Online support systems can be as effective as face-to-face guidance for children with diabetes and their families (17-19). However, some results from other studies have been mixed. For example, Pinsker et al. (20) found that remote education improved HbA1c values, while other studies showed no significant metabolic control improvements despite increased patient contact (21, 22). In our study, HbA1c values for both groups aligned with international guidelines at the three-month follow-up, indicating that both methods were effective in achieving metabolic control (z: -0.174, p=0.862). Remote education is particularly beneficial for families with limited access to health services.

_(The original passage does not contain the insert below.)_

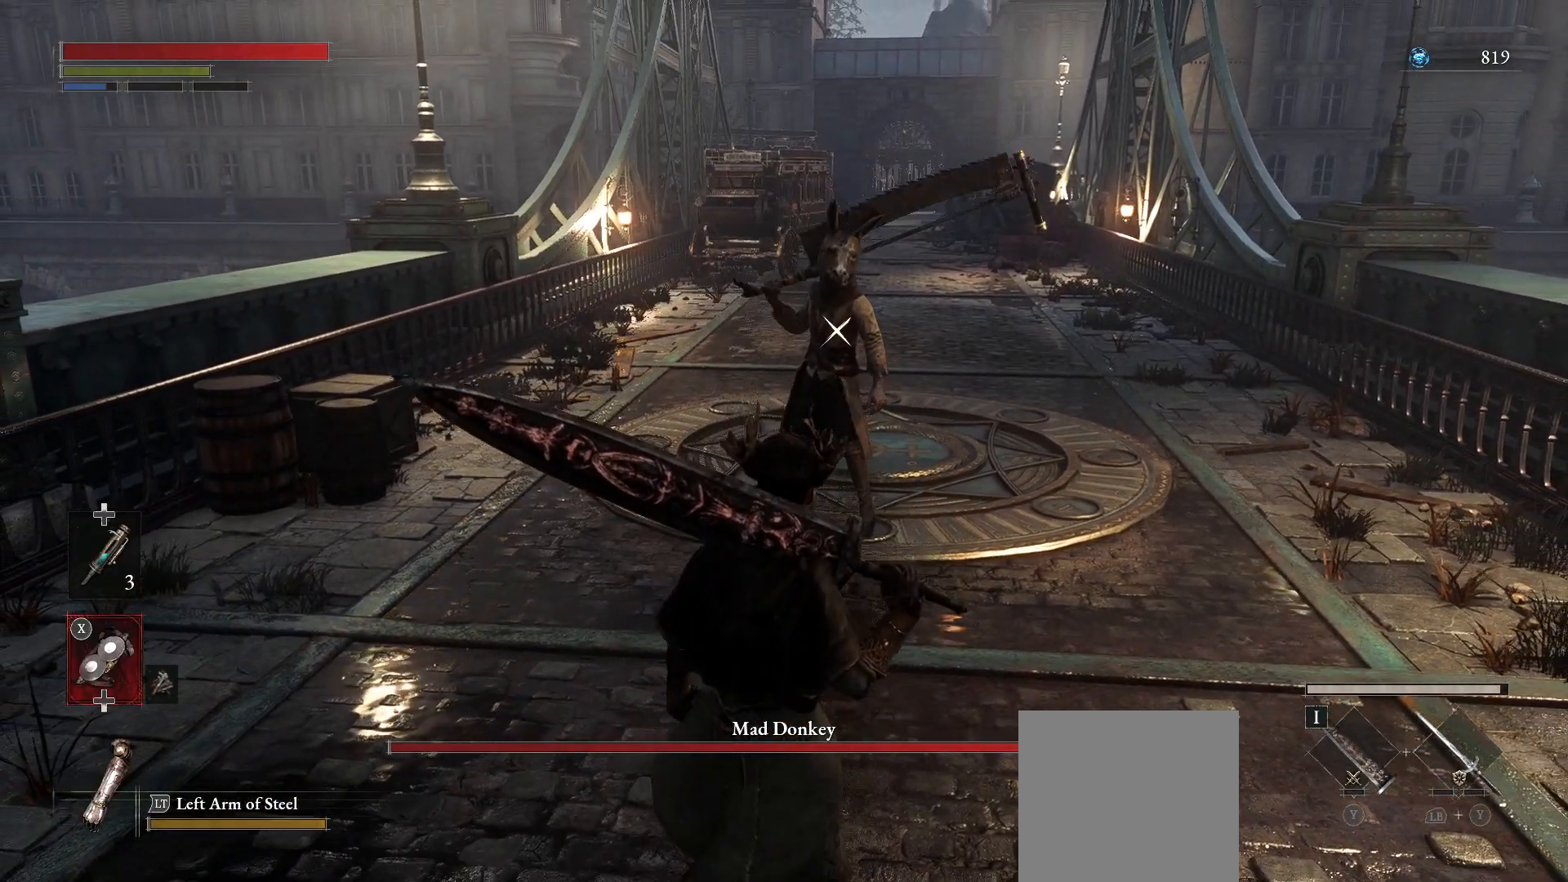
{"buttons": [], "left_stick": "down", "right_stick": "center", "events": []}
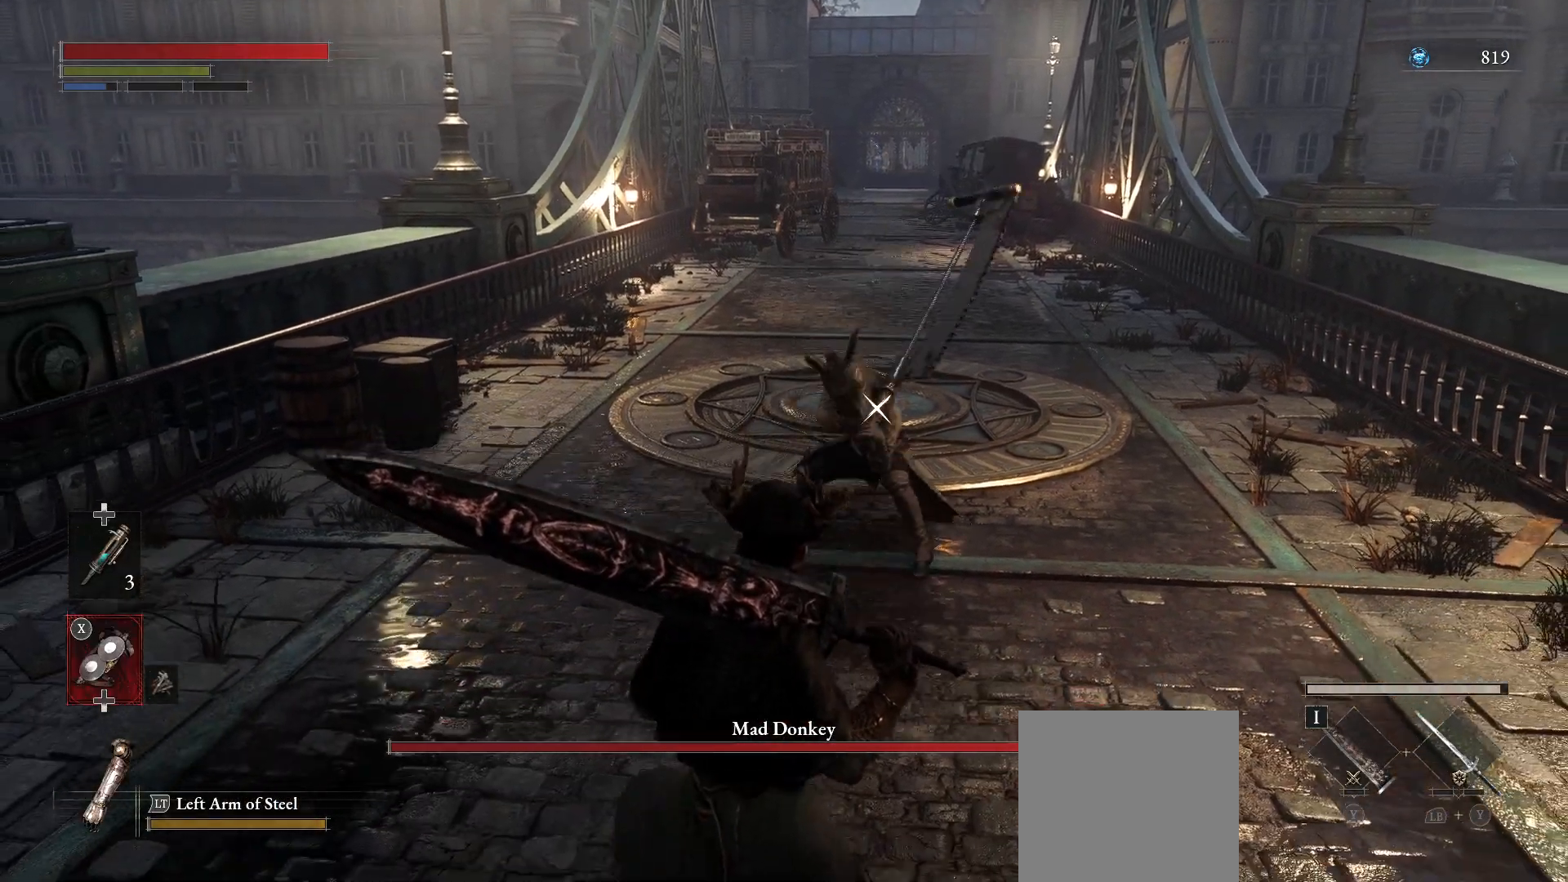
{"buttons": [], "left_stick": "down", "right_stick": "center", "events": []}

In cases of financial constraints, lack of social support, or time limitations, online support systems may be more convenient and efficient than clinic visits (17-19). Integrating messaging systems with online education can further enhance its effectiveness (23). The parents of children with T1D often need assistance with diabetes-related challenges, such as adjusting insulin doses based on dietary plans. Rapid telehealth responses are crucial, especially during the early diagnosis period. In our study, both groups received uniform telehealth support via WhatsApp for 30 days, ensuring timely assistance and guidance. This additional support likely contributed to the positive metabolic outcomes observed in both groups.
Study Limitations
This study had several limitations which should be considered when interpreting the results. First, the sample size was relatively small, and this research was conducted as a single-center study, which may limit the generalizability of the findings to a broader population. Second, the follow-up period was limited to three months; a longer observation period is necessary in order to assess the long-term sustainability of the educational outcomes and their lasting impact on metabolic control. Another significant limitation was the absence of continuous glucose monitoring or sensor-derived glycemic data (such as time-in-range or glycemic variability). While HbA1c is a standard measure of average glycemia, it does not fully reflect daily glycemic fluctuations or the risk of hypoglycemia. Therefore, the lack of sensor data prevented a more nuanced analysis of glycemic variability between the remote and face-to-face education groups. Lastly, as is common in educational interventions, the potential for social desirability bias in self-reported data (such as food diaries and satisfaction scales) cannot be entirely ruled out.
Conclusion
This study demonstrated that remote education is a highly effective and feasible alternative to traditional face-to-face education for those parents of children who have been newly diagnosed with T1D. While both educational models successfully achieved the target metabolic control (HbA1c ~7%) at the three-month follow-up, remote education led to significantly higher parental knowledge scores and substantially increased paternal involvement in the care process. From a clinical perspective, the flexibility and accessibility of remote education address common barriers such as work commitments and geographical limitations, and it particularly encourages fathers to take an active role in diabetes management. These findings suggest that integrating remote education technologies into standard pediatric diabetes care can empower families, maintain high-quality self-management skills, and provide a cost-effective, family-centered approach to long-term diabetes education.